None of this, however, excuses the defendants from complying with the statutorily mandated procedures for challenging an arbitration award established by § 52–417 et seq. Even if we assume that the defendants properly had preserved their objection to the arbitration award by initiating the Texas action, the appropriate response was to file a motion to vacate the award under § 52–418. Having failed to file such a timely motion to vacate, however, the defendants cannot now make these claims through a motion to dismiss the application to confirm. The defendants failed to follow the appropriate procedure for raising their objection in Superior Court. As a consequence, the award has not been vacated, modified or corrected, and the court lacked any discretion in confirming it pursuant to § 52–417. See Stratek Plastics, Ltd. v. Ibar, supra, 120 Conn.App. at 91.
The judgment is reversed and the case is remanded with direction to render judgment granting the plaintiff's application to confirm the arbitration award.
In this opinion the other judges concurred.

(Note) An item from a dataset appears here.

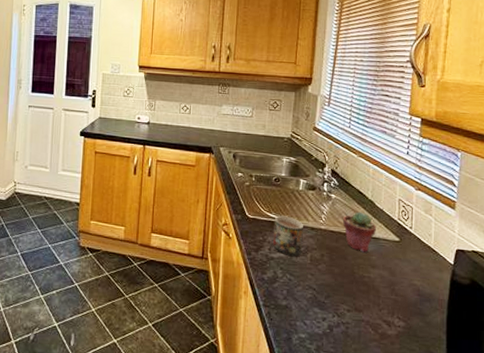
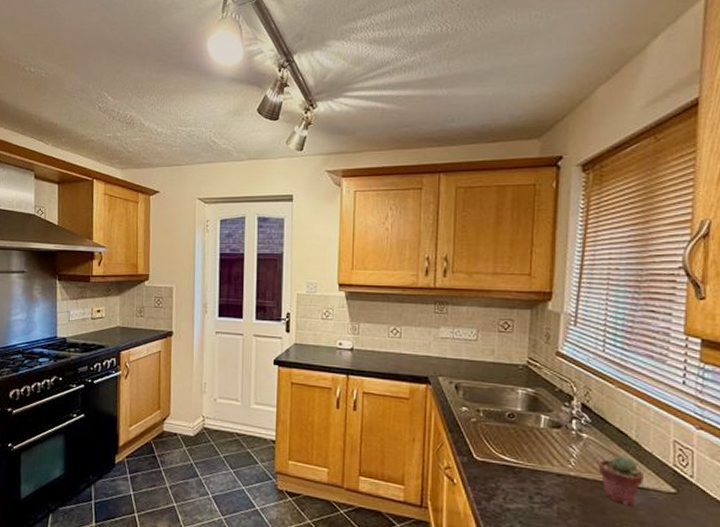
mug: present [273,215,303,256] -> none [509,458,547,508]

1. The defendants originally named in this action are the following related health care entities: Big Country Vein, L.P., Big Country Weight Loss, Big Country Medical Day Spa, Abilene Minor Emergency Clinic, Kerrville Minor Emergency Clinic and New Braunfels Minor Emergency Clinic. We note that only Big Country Vein, L.P., Big Country Weight Loss, and Big Country Medical Day Spa filed a motion to dismiss, and are the only parties to this appeal. Hereafter, references in this opinion to the defendants are to those parties.
2. The defendants did not respond to the plaintiff's claim on appeal, having failed to file a brief with this court. Therefore, we will consider the appeal on the basis of the plaintiff's brief and oral argument, as well as the trial court record. See Gail R. v. Bubbico, 114 Conn.App. 43, 45 n. 1, 968 A.2d 464 (2009).
3. The arbitration clause provides in relevant part: “Should a dispute arise we both agree to try and resolve it with the other party. If we cannot, we both want to resolve it quickly and cost effectively. To achieve that, we both agree to resolve any dispute arising out of or relating to this contract through confidential binding arbitration and agree to mutually choose an arbitration service, location and choice of law forum. If we are unable to come to a mutual agreement, or if one of us refuses to participate in choosing, the party filing a demand will have the right to make the choices unilaterally, as long as the filing party made a good faith effort to come to a mutual agreement, and the non-choosing/non-participating party expressly consents to and waives any and all objectives to the choices made.* * *“Either of us may obtain judgment upon an arbitration award in any court in either our home state or your home state, and both of us expressly consent to and waive any objection to the jurisdiction of the court selected by the prevailing party for purposes of seeking confirmation and/or judgment on any arbitration award.”